Chapter 47:

47: A Sad Memory

Wandering Note Fantasy


“So, about what we were talking about earlier… you’re Tom, right?”

Rena asked as the soft glow from the corridor of mirrors lit her back.

“Yes, my name’s Tom. What’s yours, big sis?”

Tom showed no particular surprise when she said his name.
Behind him, the same endless darkness stretched out as it had when they first arrived.

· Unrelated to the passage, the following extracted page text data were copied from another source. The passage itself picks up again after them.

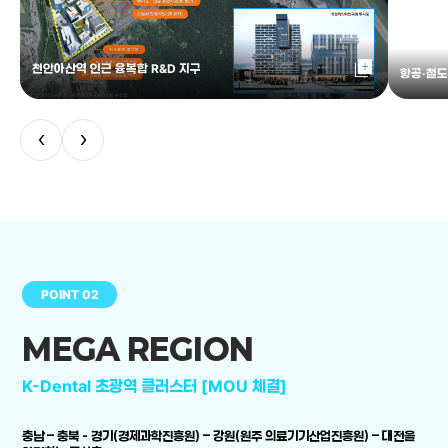
library_add
천안아산역 인근 융복합 R&D 지구
항공·철도
‹
›
POINT 02
MEGA REGION
K-Dental 초광역 클러스터 [MOU 체결]
충남 – 충북 - 경기(경제과학진흥원) – 강원(원주 의료기기산업진흥원) – 대전을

Yet, somehow, his body gave off a gentle light, illuminating the shadows around them.

“I’m Rena. Rena Tenor.
And you’re Tom Hawthorne, aren’t you?”

“Yeah, I think that’s right.
Huh, so your name’s Rena too.”

“Huh?”

“There was a girl named Rena I used to know—a childhood friend.
But… she drowned in the pond.”

Rena’s breath caught as she recalled a strange, dreamlike memory—of herself sobbing at the edge of a pond, right before she had encountered Dan.

—It was the golden light that saved Rena that day—

Thinking back to the words the boy had suddenly spoken that day, it seemed that in that version of events, she had been the one who was saved.

A “setting”… Rena remembered Dan’s words and suddenly felt a creeping unease.
Something enormous was connecting her and this boy.
Something beyond coincidence.

“Wait—hold on! That girl… she was saved, right?
A golden light appeared from the pond and—”

Rena couldn’t hold back her feelings any longer.
Rena’s voice broke through, unfiltered.

“The golden light, yeah, that’s true.
But it was me who got saved.
Were you really there, big sis?”

Little Tom looked up at Rena with a surprised expression and went on.

“Rena dropped her stuffed animal into the water, and I tried to get it for her.
But I slipped and fell in.
Then she tried to save me, and… she fell in too.”

Because I dropped the stuffed animal, Tom tried to pick it up—

Rena thought she suddenly heard the voice of the girl in the one-piece dress from that day.

Dropped it into the pond, tried to retrieve it, and both fell in—that much aligned.
But what happened after… didn’t match.

“So… Tom was saved, and the girl… she drowned…”

Rena whispered, clearly confused.

If parallel worlds truly existed, it would all make sense.
In Rena’s world, she had been the one who survived.
But in this child-Tom’s world, he had been the one saved.
Both worlds existed. Both timelines moved forward.
And the force that triggered this strange divergence, Rena realized, must have been the light from the golden axe.

“Wait, big sis… are you the Rena who drowned?”

Tom, suddenly taken aback, peered into Rena’s face.

“Are you… the Tom who drowned?”

They both froze, their voices overlapping—each struck by the same chilling realization.